Background information
- Origin: India
- Genres: Hindustani classical music, Shabad
- Members: Tejpal Singh, Surinder Singh

= Singh Bandhu =

Musical duo

Singh Bandhu is an Indian musical duo composed of brothers Tejpal Singh (b 1937) and Surinder Singh (b 1940), exponents of Hindustani classical music and Sikh music (shabad kirtan).

In 2004, Tejpal Singh and Surinder Singh were given a joint Sangeet Natak Akademi Award from India's National Academy of Music, Dance & Drama. Also in the same year, Surinder Singh was awarded the Padma Shri by the Government of India. By this time (year 2004), the elder brother Tejpal Singh had become reclusive and had mostly stopped singing in public due to poor health.

==Biography==
They started learning music during their childhood from elder brother G.S. Sardar. They also did Masters in music from Allahabad University.

Subsequently, they learned khayal singing from Amir Khan, the founder of Indore Gharana.

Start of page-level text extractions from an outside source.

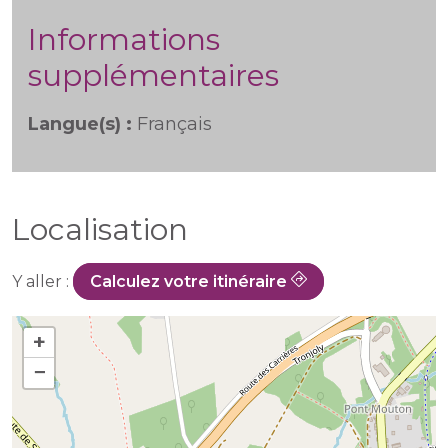
Informations
supplémentaires
Langue(s) :
Français
Localisation
Y aller :
Calculez votre itinéraire
+
−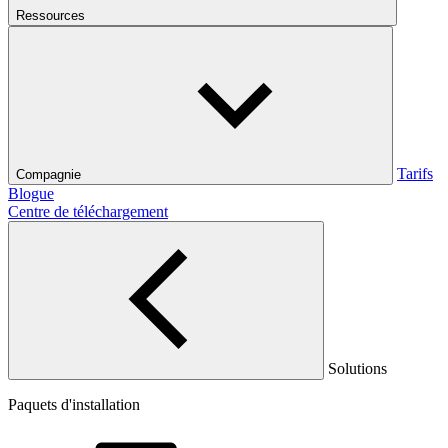
Ressources
Tarifs
Compagnie
Blogue
Centre de téléchargement
Solutions
Paquets d'installation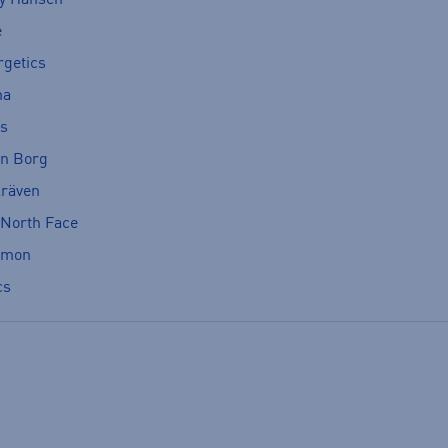
e
rgetics
ma
cs
rn Borg
lräven
 North Face
omon
cs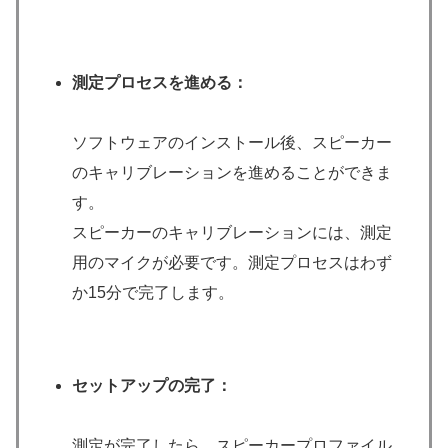
測定プロセスを進める：
ソフトウェアのインストール後、スピーカー
のキャリブレーションを進めることができま
す。
スピーカーのキャリブレーションには、測定
用のマイクが必要です。測定プロセスはわず
か15分で完了します。
セットアップの完了：
測定が完了したら、スピーカープロファイル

They also performed shabads for the television film, Tamas (1987) directed by Govind Nihalani, including Deh Siva Var Mohe, Avar Na Sujhe and Jo Lare Din Ke.

==Personal life==
Surinder Singh, younger of the duo, married Dogri language poet Padma Sachdev (1940–2021) in 1966. Padma Sachdev was a Sahitya Akademi Award (1971) and Padma Shri (2001) recipient who wrote poetry in two languages, Dogri and Hindi. The couple first lived in Delhi, but later shifted to Mumbai where Padma Sachdev died in 2021 due to old age. The couple had one daughter, Meeta Sachdev.